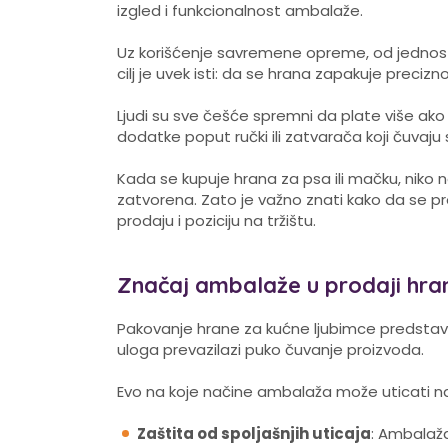
izgled i funkcionalnost ambalaže.
Uz korišćenje savremene opreme, od jedno
cilj je uvek isti: da se hrana zapakuje preciz
Ljudi su sve češće spremni da plate više ako
dodatke poput ručki ili zatvarača koji čuvaju 
Kada se kupuje hrana za psa ili mačku, niko ne
zatvorena. Zato je važno znati kako da se pr
prodaju i poziciju na tržištu.
Značaj ambalaže u prodaji hra
Pakovanje hrane za kućne ljubimce predstavlj
uloga prevazilazi puko čuvanje proizvoda.
Evo na koje načine ambalaža može uticati n
Zaštita od spoljašnjih uticaja
: Ambala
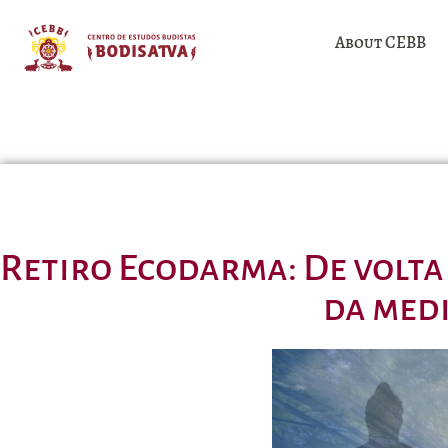
About CEBB
Retiro Ecodarma: De volta
da med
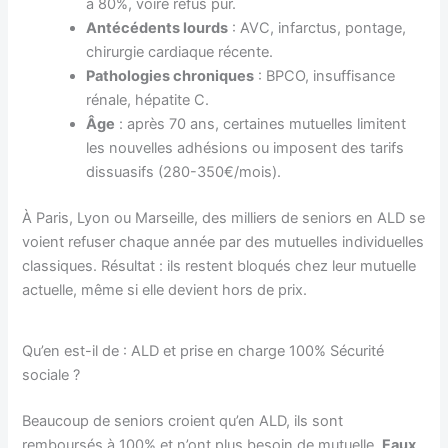
à 80%, voire refus pur.
Antécédents lourds
: AVC, infarctus, pontage,
chirurgie cardiaque récente.
Pathologies chroniques
: BPCO, insuffisance
rénale, hépatite C.
Âge
: après 70 ans, certaines mutuelles limitent
les nouvelles adhésions ou imposent des tarifs
dissuasifs (280-350€/mois).
À Paris, Lyon ou Marseille, des milliers de seniors en ALD se
voient refuser chaque année par des mutuelles individuelles
classiques. Résultat : ils restent bloqués chez leur mutuelle
actuelle, même si elle devient hors de prix.
Qu’en est-il de : ALD et prise en charge 100% Sécurité
sociale ?
Beaucoup de seniors croient qu’en ALD, ils sont
remboursés à 100% et n’ont plus besoin de mutuelle.
Faux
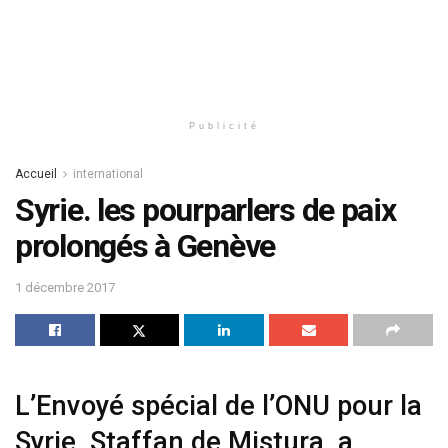
Publicité
Accueil
international
Syrie. les pourparlers de paix
prolongés à Genève
1 décembre 2017
L’Envoyé spécial de l’ONU pour la
Syrie, Staffan de Mistura, a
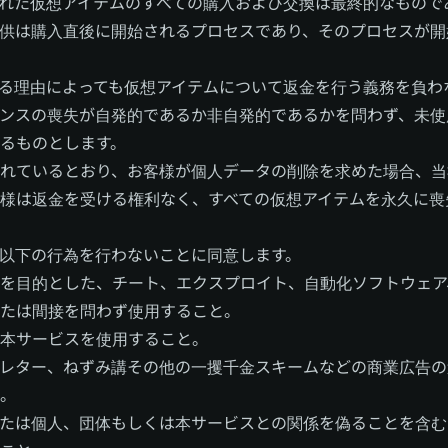
れた仮想アイテムのすべての購入および交換は最終的なもので
供は購入直後に開始されるプロセスであり、そのプロセスが開
る理由によっても仮想アイテムについて返金を行う義務を負わ
センスの喪失が自発的であるか非自発的であるかを問わず、未
るものとします。
れているとおり、お客様が個人データの削除を求めた場合、当
様は返金を受ける権利なく、すべての仮想アイテムを永久に喪
以下の行為を行わないことに同意します。
を目的とした、チート、エクスプロイト、自動化ソフトウェア
たは間接を問わず使用すること。
本サービスを使用すること。
レター、ねずみ講その他の一攫千金スキームなどの商業広告の
。
たは個人、団体もしくは本サービスとの関係を偽ることを含む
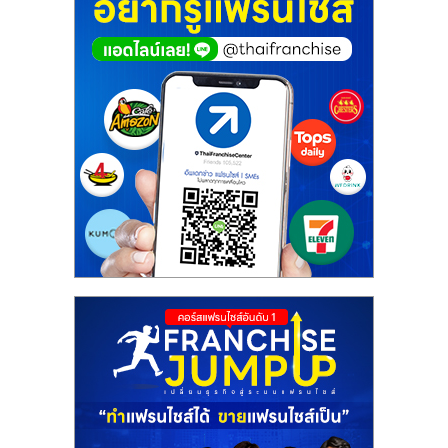
ศูนย์
รวม
แฟ
รน
ไชส์
พร้อม
ทำเล
สำหรับ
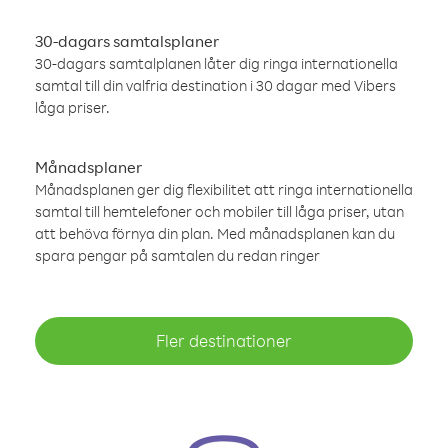
30-dagars samtalsplaner
30-dagars samtalplanen låter dig ringa internationella
samtal till din valfria destination i 30 dagar med Vibers
låga priser.
Månadsplaner
Månadsplanen ger dig flexibilitet att ringa internationella
samtal till hemtelefoner och mobiler till låga priser, utan
att behöva förnya din plan. Med månadsplanen kan du
spara pengar på samtalen du redan ringer
Fler destinationer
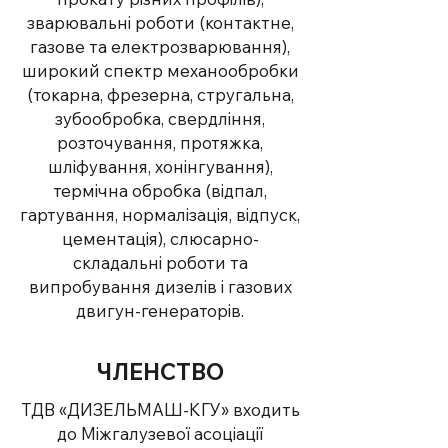
зварювальні роботи (контактне,
газове та електрозварювання),
широкий спектр механообробки
(токарна, фрезерна, стругальна,
зубообробка, свердління,
розточування, протяжка,
шліфування, хонінгування),
термічна обробка (відпал,
гартування, нормалізація, відпуск,
цементація), слюсарно-
складальні роботи та
випробування дизелів і газових
двигун-генераторів.
ЧЛЕНСТВО
ТДВ «ДИЗЕЛЬМАШ-КГУ» входить
до Міжгалузевої асоціації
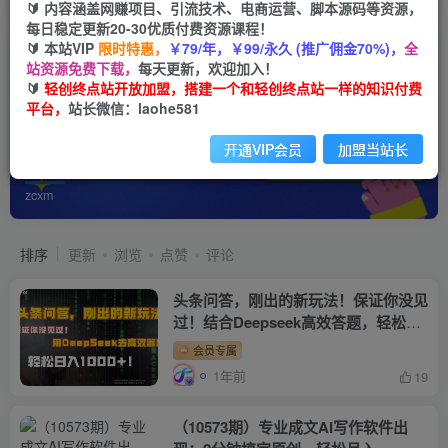
🔰 内容涵盖网赚项目、引流技术、电商运营、脚本源码等资源，
每日稳定更新20-30优质付费资源课程！
🔰 本站VIP
限时特惠，
￥79/年，￥99/永久 (推广佣金70%)，
全
站资源免费下载，
每天更新，欢迎加入！
🔰
轻创终点站开放加盟，搭建一个和轻创终点站一样的知识付费
平台，
站长微信：laohe581
开通VIP会员
加盟当站长
会员专属
共3580篇
zcxm
排序
更新
浏览
点赞
评论
头条问答，刚出的新玩法！保证你没见
过！结合Deepseek高效答题，轻松
日…
会员专属
1年前
19
（10573期）专业成文AI写作软件出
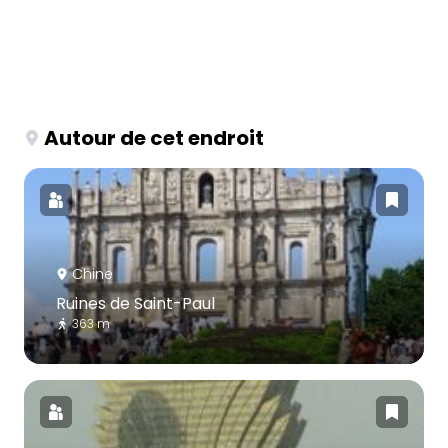
Autour de cet endroit
Chine
Ruines de Saint-Paul
363 m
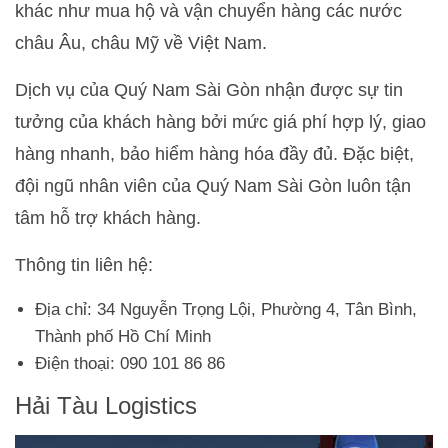
khác như mua hộ và vận chuyển hàng các nước
châu Âu, châu Mỹ về Việt Nam.
Dịch vụ của Quý Nam Sài Gòn nhận được sự tin
tưởng của khách hàng bởi mức giá phí hợp lý, giao
hàng nhanh, bảo hiểm hàng hóa đầy đủ. Đặc biệt,
đội ngũ nhân viên của Quý Nam Sài Gòn luôn tận
tâm hỗ trợ khách hàng.
Thông tin liên hệ:
Địa chỉ: 34 Nguyễn Trọng Lội, Phường 4, Tân Bình,
Thành phố Hồ Chí Minh
Điện thoại: 090 101 86 86
Hải Tàu Logistics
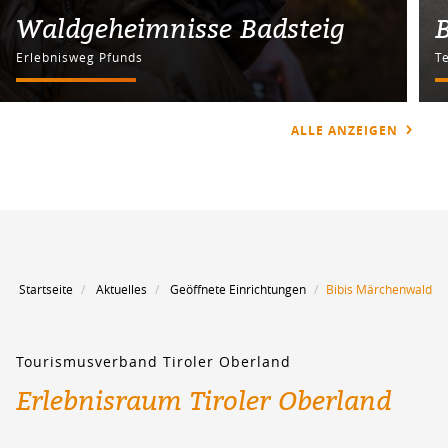
Waldgeheimnisse Badsteig
B
Erlebnisweg Pfunds
T
ALLE ANZEIGEN
Startseite
Aktuelles
Geöffnete Einrichtungen
Bibis Märchenwald
Tourismusverband Tiroler Oberland
Erlebnisraum Tiroler Oberland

= = = = = = =

» THE PROBLEM
Reproduce verbatim the lines of the data from the one containing "Waldgeheimnisse Badsteig" through the end of the data, inclusive.

» SOLVED PROBLEM
Waldgeheimnisse Badsteig
B
Erlebnisweg Pfunds
T
ALLE ANZEIGEN
Startseite
Aktuelles
Geöffnete Einrichtungen
Bibis Märchenwald
Tourismusverband Tiroler Oberland
Erlebnisraum Tiroler Oberland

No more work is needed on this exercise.